A state government official said poor infrastructure and the lack of other modern facilities has badly affected the performance of the 174-year-old school, which is now struggling to keep up its position as one of the most prestigious schools in the state.

The school, which once used to secure several positions in the merit list of the matriculation examination, has shown a gradual decline in its performance in the past few years.

“The trend has now reversed and the school’s overall performance in the High School Leaving Certificate examination in the past 10 years is a matter of serious concern. The government has given due consideration to the project and decided to take up several initiatives to improve the condition of the school,” the official said.

The government will first renovate the entire school building and create infrastructure and facilities like modern classrooms, laboratories and install computers. The official added that the government has also decided to conduct a study on the gradual decline in the school’s performance.

“The government is now emphasising on recruiting quality teachers for the school. There are allegations that most of the appointments in the recent years have been made on political considerations,” a source said.

Set up in 1834, the school is considered the corner stone of modern education in Assam. It was initially known as Gauhati School and had 58 students on its rolls.

The first chief minister and Bharat Ratna Lokapriya Gopinath Bordoloi, Anandaram Barua, also the first Assamese to be a member of the Indian Civil Service, was a product of the school. Zalinur Ali Ahmed and Sibram Bora, the first two Assamese to enter the Indian Medical Service and great educationist Manik Chandra Barua, were also the school’s alumni.

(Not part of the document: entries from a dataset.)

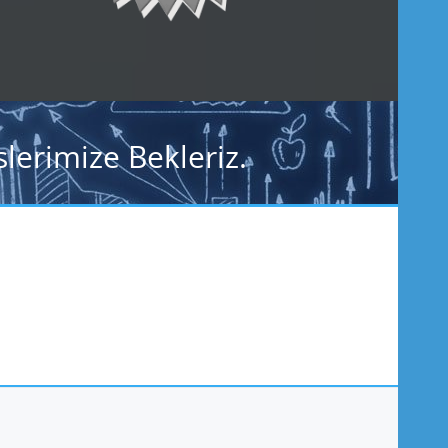
lerimize Bekleriz.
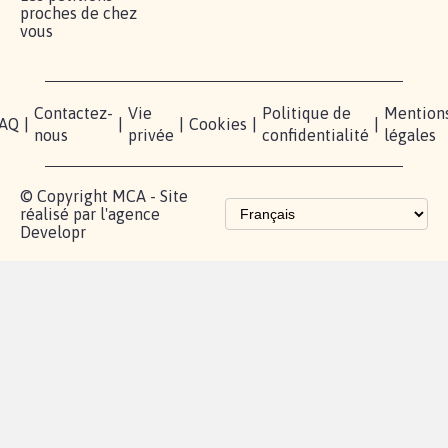
proches de chez
vous
Contactez-
Vie
Politique de
Mention
AQ
|
|
|
Cookies
|
|
nous
privée
confidentialité
légales
© Copyright MCA - Site
réalisé par l'agence
Developr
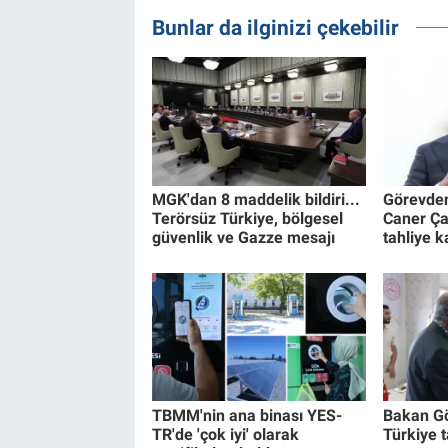
Bunlar da ilginizi çekebilir
MGK'dan 8 maddelik bildiri...
Görevden
Terörsüz Türkiye, bölgesel
Caner Ça
güvenlik ve Gazze mesajı
tahliye k
TBMM'nin ana binası YES-
Bakan Gö
TR'de 'çok iyi' olarak
Türkiye t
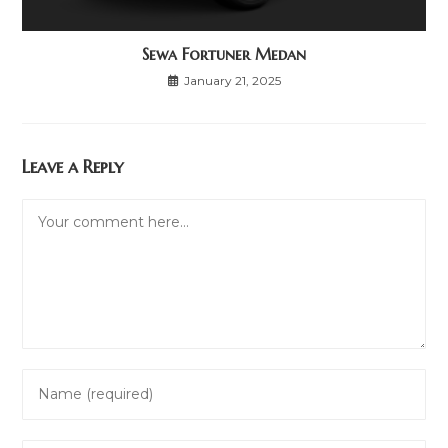
Sewa Fortuner Medan
January 21, 2025
Leave a Reply
Comment
Enter
your
name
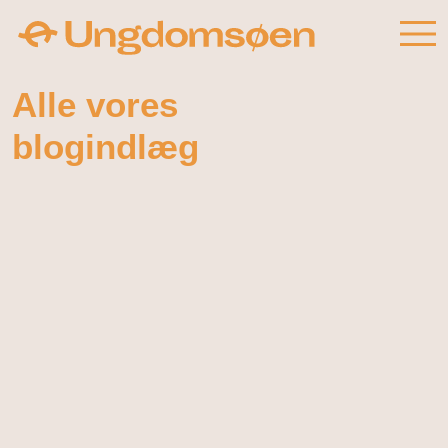
Alle vores
blogindlæg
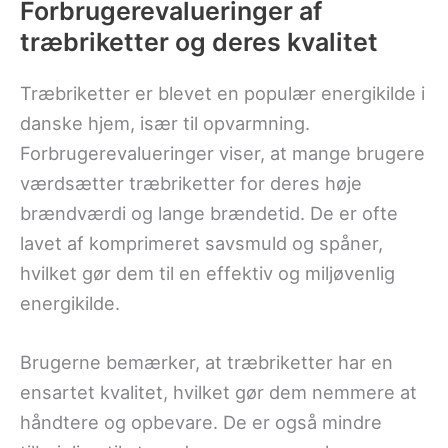
Forbrugerevalueringer af
træbriketter og deres kvalitet
Træbriketter er blevet en populær energikilde i
danske hjem, især til opvarmning.
Forbrugerevalueringer viser, at mange brugere
værdsætter træbriketter for deres høje
brændværdi og lange brændetid. De er ofte
lavet af komprimeret savsmuld og spåner,
hvilket gør dem til en effektiv og miljøvenlig
energikilde.
Brugerne bemærker, at træbriketter har en
ensartet kvalitet, hvilket gør dem nemmere at
håndtere og opbevare. De er også mindre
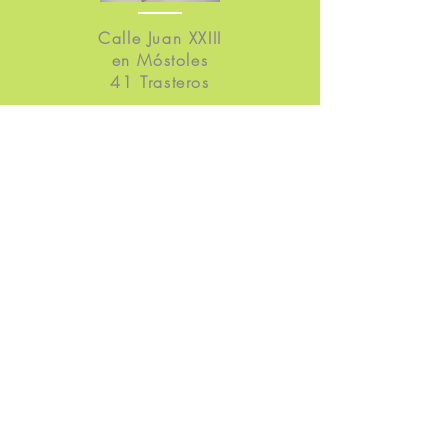
Calle Juan XXIII
en Móstoles
41 Trasteros
VER
Calle Viena (Móstoles)
3ª Fase
49 Trasteros
VER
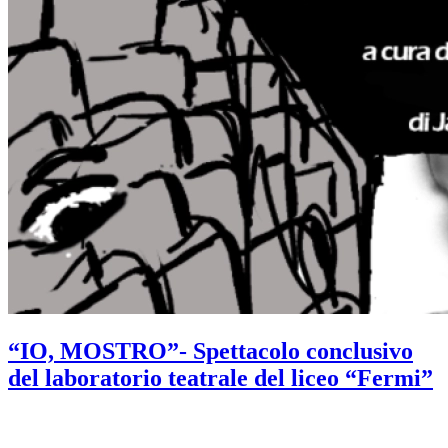
“IO, MOSTRO”- Spettacolo conclusivo
del laboratorio teatrale del liceo “Fermi”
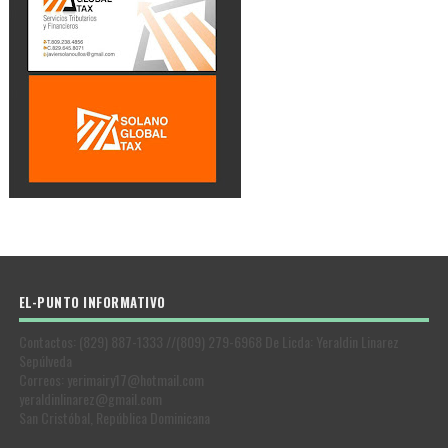
EL-PUNTO INFORMATIVO
Contactos: (829) 887-1333 //(809) 279-6968 De Licda: Yeraldin Linarez
Sepúlveda
Correos: yerimairy17@hotmail.com
yeraldinlinarez@gmail.com
San Cristóbal, República Dominicana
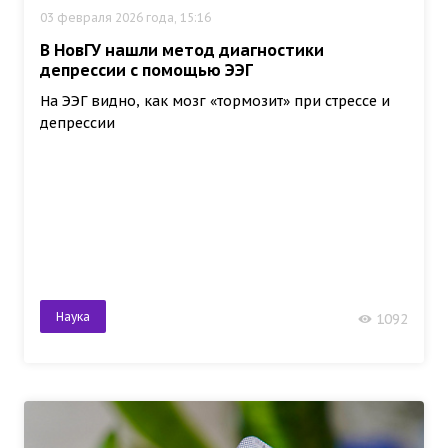
03 февраля 2026 года, 15:16
В НовГУ нашли метод диагностики
депрессии с помощью ЭЭГ
На ЭЭГ видно, как мозг «тормозит» при стрессе и
депрессии
Наука
1092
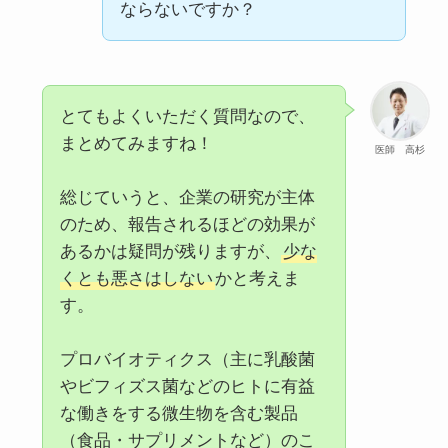
ならないですか？
とてもよくいただく質問なので、
まとめてみますね！
医師 高杉
総じていうと、企業の研究が主体
のため、報告されるほどの効果が
あるかは疑問が残りますが、
少な
くとも悪さはしない
かと考えま
す。
プロバイオティクス（主に乳酸菌
やビフィズス菌などのヒトに有益
な働きをする微生物を含む製品
（食品・サプリメントなど）のこ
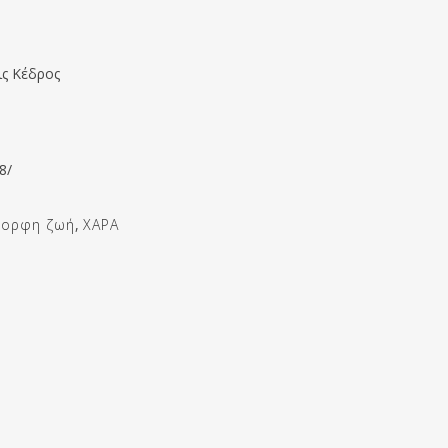
ις Κέδρος
8/
μορφη ζωή
,
ΧΑΡΑ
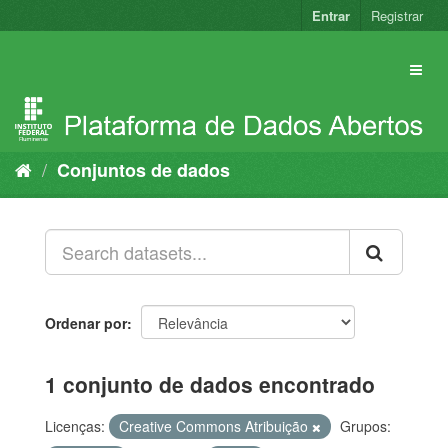
Pular
Entrar
Registrar
para
o
conteúdo
Conjuntos de dados
Ordenar por
1 conjunto de dados encontrado
Licenças:
Creative Commons Atribuição
Grupos:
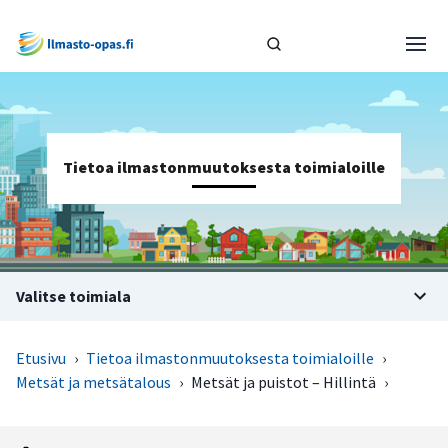
Tietoa ilmastonmuutoksesta toimialoille
Valitse toimiala
Etusivu
›
Tietoa ilmastonmuutoksesta toimialoille
›
Metsät ja metsätalous
›
Metsät ja puistot – Hillintä
›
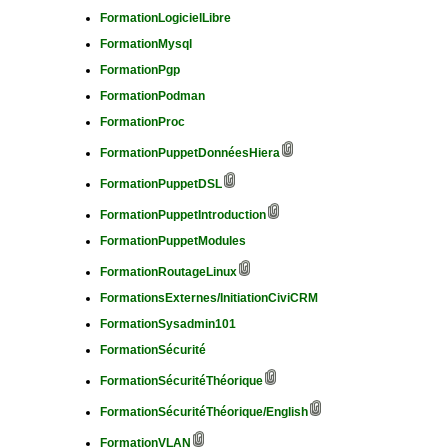
FormationLogicielLibre
FormationMysql
FormationPgp
FormationPodman
FormationProc
FormationPuppetDonnéesHiera
FormationPuppetDSL
FormationPuppetIntroduction
FormationPuppetModules
FormationRoutageLinux
FormationsExternes/InitiationCiviCRM
FormationSysadmin101
FormationSécurité
FormationSécuritéThéorique
FormationSécuritéThéorique/English
FormationVLAN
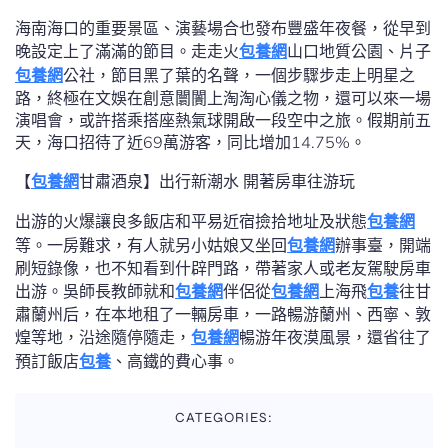
海南海口的重要景區、演藝場合也發布豐盛年夜餐，從早到
晚設定上了滿滿的節目。走走火
包養網
山口地質公園、片子
包養網
公社，節目黑了葉的名聲，一個步驟步走上明星之
路，終極在文娛在創意闤闠上淘淘心儀之物，還可以來一場
演唱會，或許搭乘搭座熱氣球開啟一段空中之旅。假期前五
天，海口招待了近69萬游客，同比增加14.75%。
【
包養網
甘肅酒泉】出行新潮水 開著房車往游玩
出游的火爆讓良多飯店和平易近宿撿拾地址及狀態
包養網
等。一房難求，有人就另小姑娘又坐回
包養網
辦事臺，開端
刷短錄像，也不知看到什辟門路，帶著家人或老友駕駛房車
出游。吳師長教師就和
包養網
伴侶從
包養網
上海飛
包養
往甘
肅蘭州后，在本地租了一輛房車，一路暢游蘭州、西寧、敦
煌等地，沿途隨停隨走，
包養網
暢游年夜漠風景，還省往了
預訂飯店
包養
、高鐵的費心事。
CATEGORIES:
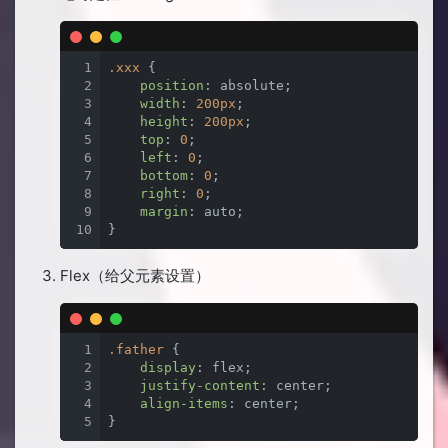
1
.xxx
 {

2
position
: absolute;

3
width
: 
200px
;

4
height
: 
200px
;

5
top
: 
0
;

6
left
: 
0
;

7
bottom
: 
0
;

8
right
: 
0
;

9
margin
: auto;

10
}
Flex（给父元素设置）
1
.father
 {

2
display
: flex;

3
justify-content
: center;

4
align-items
: center;

5
}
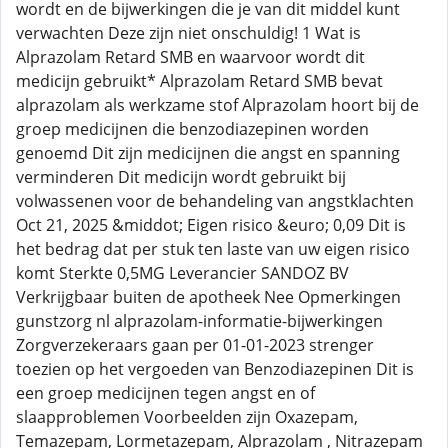
wordt en de bijwerkingen die je van dit middel kunt
verwachten Deze zijn niet onschuldig! 1 Wat is
Alprazolam Retard SMB en waarvoor wordt dit
medicijn gebruikt* Alprazolam Retard SMB bevat
alprazolam als werkzame stof Alprazolam hoort bij de
groep medicijnen die benzodiazepinen worden
genoemd Dit zijn medicijnen die angst en spanning
verminderen Dit medicijn wordt gebruikt bij
volwassenen voor de behandeling van angstklachten
Oct 21, 2025 &middot; Eigen risico &euro; 0,09 Dit is
het bedrag dat per stuk ten laste van uw eigen risico
komt Sterkte 0,5MG Leverancier SANDOZ BV
Verkrijgbaar buiten de apotheek Nee Opmerkingen
gunstzorg nl alprazolam-informatie-bijwerkingen
Zorgverzekeraars gaan per 01-01-2023 strenger
toezien op het vergoeden van Benzodiazepinen Dit is
een groep medicijnen tegen angst en of
slaapproblemen Voorbeelden zijn Oxazepam,
Temazepam, Lormetazepam, Alprazolam , Nitrazepam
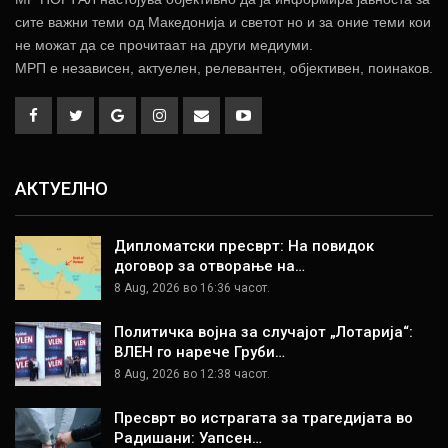
сите важни теми од Македонија и светот но и за оние теми кои
не можат да се прочитаат на други медиуми.
МРП е независен, актуелен, релевантен, објективен, поинаков.
АКТУЕЛНО
Дипломатски пресврт: На повидок
договор за отворање на…
8 Aug, 2026 во 16:36 часот.
Политичка војна за случајот „Лотарија“:
ВЛЕН го нарече Груби…
8 Aug, 2026 во 12:38 часот.
Пресврт во истрагата за трагедијата во
Радишани: Уапсен…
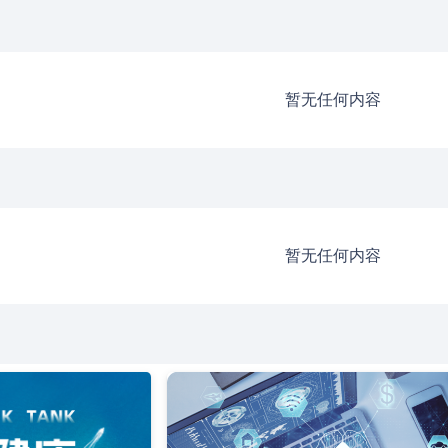
暂无任何内容
暂无任何内容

Sources said Dispur’s decision to develop the school was taken after several quarters criticised it for the present condition of the school. Former students have also formed an alumni association to pile up pressure on the government to develop the school.

The secretary of the alumni association, Manoj Saikia, said it was unfortunate that the government has not done anything to improve the school’s condition.

“We are trying to contact former students. Efforts will be made to raise funds for the development and improvement of the school’s infrastructure,” Saikia added.